Eventually, law enforcement filed criminal charges against him despite the factual accounts of his allegations.

Increasingly active on socially sensitive issues despite a new law that limits blogging, Internet users were quick to talk about the case, noting especially that Zoomlion's founder and president, Zhan Chunxin, was well connected in the province.

He is in fact the son of Hunan's former top judge, Zhan Chunzhu, and is married to the daughter of long-time provincial Communist Party Secretary Wan Li.

Chen is the second New Express journalist to be targeted by the authorities. Liu Hu, a Chongqing-based investigative reporter working for the paper, was detained on 23 August for using his Sina Weibo account to demand an investigation into Ma Zhengqi, deputy director of the State Administration for Industry and Commerce. Liu is still in prison.

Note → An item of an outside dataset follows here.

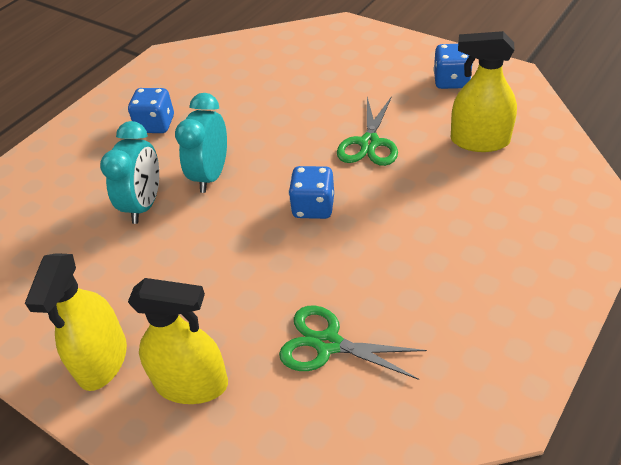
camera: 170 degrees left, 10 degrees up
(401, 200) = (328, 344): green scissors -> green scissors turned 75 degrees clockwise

"What if you are a journalist, you write some reports criticising a company. Then one day, an uncle from the police grabs you," the New Express wrote in an editorial article attached to the appeal. "We always thought, if we reported responsibly, nothing could happen," it continued. "We were too naïve."

Soon after its publication, Chinese microbloggers picked up the paper's editorial on Wednesday tens of thousands of times, turning it within hours into the most-shared post on the largest platform Sina Weibo by far.